OTTAWA — Piercing the winter doldrums was the political goal of the week for all three party leaders.
Justin Trudeau took to town halls in Quebec and northern Ontario to show he is a man of the people.
Andrew Scheer went to Washington to talk up the benefits of NAFTA and show he is a statesman-in-waiting.
And Jagmeet Singh invited media to peek in at his marriage proposal to designer Gurkiran Kaur, to show he is a man of Instagram.
Spectacle aside, the week in Canadian politics revealed developments in global security, reproductive rights and the health of business investment. Here's how:
The jury is still out over whether Tuesday's foreign ministers' meeting in Vancouver, co-hosted by Canada and the United States, hurt or helped ease the tension around North Korea and its nuclear arsenal.
The summit saw the foreign ministers declare their dedication to United Nations sanctions in an effort to force North Korea to de-nuclearize. They also sent a signal to China and Russia, who were not invited to the meeting, that they were not doing enough to enforce the sanctions effort.
And U.S. Secretary of State Rex Tillerson pointed to North Korea's plans to participate in the Olympics next month in South Korea as proof that the U.S. approach to North Korea — which has included aggressive tweeting between leaders Donald Trump and Kim Jong Un — actually works.
But China and Russia did not take kindly to their exclusion from the meeting.
And by the end of the week, North Korea was perhaps showing cold feet on the Olympics, cancelling a scheduled visit to South Korea to prepare for the event.
The Liberals launched another youth-oriented program this week with an insistence that groups receiving government funding actively declare they are pro-choice.
The prime minister used an Instagram video to roll out the new Canada Service Corps, which earmarks $105 million over three years to helping young people with volunteer work.
Like the Canada Summer Jobs program, where any group seeking funding will need to check a box declaring its pro-choice credentials, similar criteria are being used to determine eligibility for service corps funds. Trudeau says government money should not go to groups that don't respect women's rights.

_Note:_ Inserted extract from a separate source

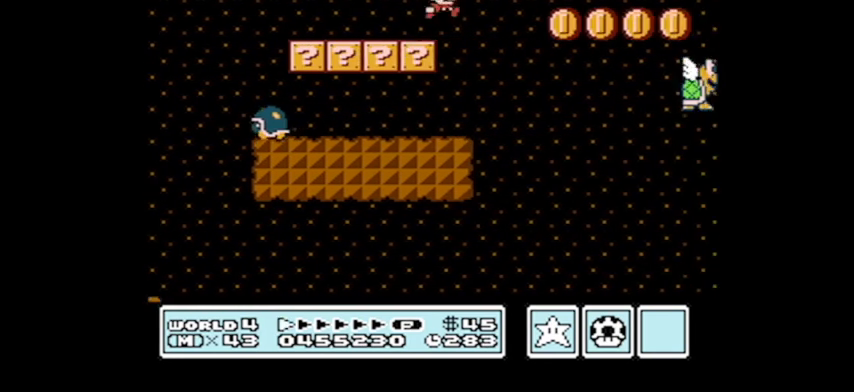
{"buttons": ["A", "B", "DPAD_RIGHT"], "events": [[468, "DPAD_UP", "up"]]}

The move has prompted a debate over ideology, the reach of the charter, freedom of religion and whether the Liberals have gone too far. On Friday, the abortion rights group that drove the pro-choice requirement for the Canada Summer Jobs program wondered aloud if the Liberals had overstepped.
The Conservatives, for their part, have accused Trudeau of imposing his values on others. But they want to know more about the program requirements before they go further in their criticism.
Trump, meanwhile, addressed an anti-abortion march on Friday in Washington, where he insisted that Americans are becoming more anti-abortion all the time.
The on-again-off-again future of the North American Free Trade Agreement is not sitting well with companies doing business in Canada, and the uncertainty is starting to bite, the Bank of Canada warned this week.
Central bank governor Stephen Poloz says NAFTA uncertainty and pro-business tax cuts in the United States are driving investment away from Canada, hurting the Canadian economy.
Policy-makers have long had their eye on Canada's lacklustre business investment record, looking at ways to turn it around.
So the central bank's findings put pressure on the federal government to seek a quicker resolution to the renegotiation of NAFTA. Negotiations meet in Montreal in coming days for their sixth round of talks. Progress towards a resolution has been sparse, and there are growing fears the United States is losing its patience.
And Canadian associations representing big and small businesses alike are raising the alarm about Canada losing a competitive edge on the tax front.
Ottawa has argued repeatedly, however, that Canada's investment regime remains as attractive as ever. Trudeau is heading to Davos this coming week to mingle with the rich and famous to pitch that very message to multinational corporations he hopes to lure to here.
Heather Scoffield, Ottawa Bureau Chief, The Canadian Press
Note to readers: This is a corrected story. An earlier version said Canada Service Corps applicants would need to check a box to declare their pro-choice stance.